> **TASKS TO CARRY OUT**:
a - In the x86 memory-ordering thread, what does placing MFENCE before and after every memory reference aim to achieve?
b - Write the next part of the x86 memory-ordering thread, picking up after its last sentence.

> **TEXT SHOWN**:
Well, they won't be x86-as-we-know-it. OSes, compilers, etc. will
have to be changed to run on or generate code for this new x86-like
thing, and changes in the memory model will probably be only one issue
they need to deal with.

> And that the synchronization intructions in these future processors
> won't be similar to the one's in x86? That Intel is telling people
> in an x86 manual to start writing portable code not now but when
> they get to the future processor?

Of course not. Read what they actually wrote.

--
David Hopwood <david.nosp...@blueyonder.co.uk>

Andy Glew

unread,

Sep 5, 2005, 8:22:22 PM9/5/05

to

Alexander Terekhov <tere...@web.de> writes:

> So just do cmpxchg(&X, 42, 42) which will perform locked read-write
> (with its read part store-load fenced from prior writes, I infer).
> You'll get classic SC if you replace all loads with cmpxchg(&X, 42,
> 42). That's my understanding, and I'm eagerly awaiting confirmation
> from Andy Glew and/or someone from Intel hanging at C++ memory model
> mailing list.

42, eh? Sounds like a joke: Goodbye, and thanks for all the thrash...

I think that the overall intention is that placing MFENCE before and
after every memory reference is supposed to get you SC semantics.
However, MFENCE, LFENCE, and SFENCE were defined after my time, and I
suspect that their definitions are not quite complete enough for what
you want. In particular, *FENCE really only work wrt WC cacheable
memory, and do not drain external buffers such as may occur in bus
bridges. In general, the P6 and Wmt families' mechanism for ensuring
ordering, waiting for global observability, only works for perfectly
vanilla WC cacheable memory, and is frequently violated wrt other
memory types. So I do not want to guarantee that it will work for
things like WC cached memory that is private to a graphics
accelerator.

You may be right that using the cmpxchg as you describe achieves SC on
x86. However, I need to think about it a bit more, since the
reasoning you provide is implementation specific, not architectural.

(Note that an atomic RMW like cmpxchg could well be implemented
without any fencing semantics. I.e. atomic RMWs and memory
ordering/fencing are independent concepts. I argued for this in
Itanium; I am trying to remember if x86 required that the two be mixed
up together. I can't see why it should have... I.e. I am sure that
using cmpxchg as you describe need not provide SC on a reasonable
computer architecture. I just need to find out if x86 mixed the two up
for some legacy reasons. In the meantime: use the fences would be my
recommendation.)

> **GIVEN DATA**:
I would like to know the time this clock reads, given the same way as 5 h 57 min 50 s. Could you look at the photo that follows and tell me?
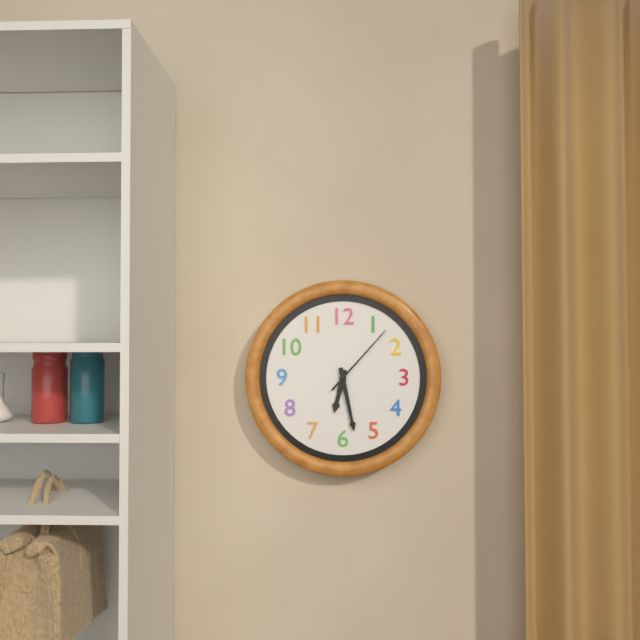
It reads 6 h 28 min 07 s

> **RESPONSES IN ORDER**:
a - SC (sequential consistency) semantics.

b -
> > 4) The only way to guarantee that a processor has the most recent
> > value of a location is to take ownership of the variable,
> > and that requires a write. Since we actually want to read X,
> ^^^^^^^^^^^^^^^^^^^^^^^^^
>
> That's the key.
>
> > we use CAS (x86 LOCK CMPXCHG) to read the most recent value.

Flawed argument.

It is entirely possible to imagine implementations of CAS that do not
write the variable if the value is unchanged.

> That will work too, but you don't really need to LD X and loop on
> CAS compare failure given that x86's cmpxchg always makes a write.
> "The destination operand is written back if the comparison fails;
> otherwise, the source operand is written into the destination. (The
> processor never produces a locked read without also producing a
> locked write.)"

You are confusing implementation with semantics.

Joe Seigh

unread,

Sep 5, 2005, 9:13:46 PM9/5/05

to

David Hopwood wrote:
> Joe Seigh wrote:
>

>> David Hopwood wrote:
>>>
>>>> That one? And what do people think the memory model that only
>>>> "I/O, locking, and/or serializing instructions" can synchronize is?
>>>
>>>
>>> You're overanalysing a fairly loosely worded recommendation.
>>
>>
>> I'm not sure what you're saying here. That all future processors
>> from Intel that don't have processor ordering won't be x86?
>
>
> Well, they won't be x86-as-we-know-it. OSes, compilers, etc. will
> have to be changed to run on or generate code for this new x86-like
> thing, and changes in the memory model will probably be only one issue
> they need to deal with.
>
>> And that the synchronization intructions in these future processors
>> won't be similar to the one's in x86? That Intel is telling people
>> in an x86 manual to start writing portable code not now but when
>> they get to the future processor?
>
>
> Of course not. Read what they actually wrote.
>

I did. It sounded to me like they said if you want to write
portable code, don't assume processor ordering but use the
locking and serializing instructions instead on the current
processors.

Alexander Terekhov

unread,

Sep 6, 2005, 5:01:26 AM9/6/05

to

Andy Glew wrote:
[...]

> I think that the overall intention is that placing MFENCE before and
> after every memory reference is supposed to get you SC semantics.

But without remote write atomicity, I suppose. And, BTW, that's what
revised Java volatiles do. I mean JSR-133 memory model.

> However, MFENCE, LFENCE, and SFENCE were defined after my time, and I
> suspect that their definitions are not quite complete enough for what
> you want. In particular, *FENCE really only work wrt WC cacheable
> memory, and do not drain external buffers such as may occur in bus
> bridges.

My reading of the specs is that MFENCE is guaranteed to provide
store-load barrier.

P1: X = 1; R1 = Y;
P2: Y = 1; R2 = X;

(R1, R2) = (0, 0) is allowed under pure PC, but

P1: X = 1; MFENCE; R1 = Y;
P2: Y = 1; MFENCE; R2 = X;

(R1, R2) = (0, 0) is NOT allowed.

> In general, the P6 and Wmt families' mechanism for ensuring
> ordering, waiting for global observability, only works for perfectly
> vanilla WC cacheable memory, and is frequently violated wrt other
> memory types. So I do not want to guarantee that it will work for
> things like WC cached memory that is private to a graphics
> accelerator.

I want to know whether MFENCE provides store-load barrier for WB
memory.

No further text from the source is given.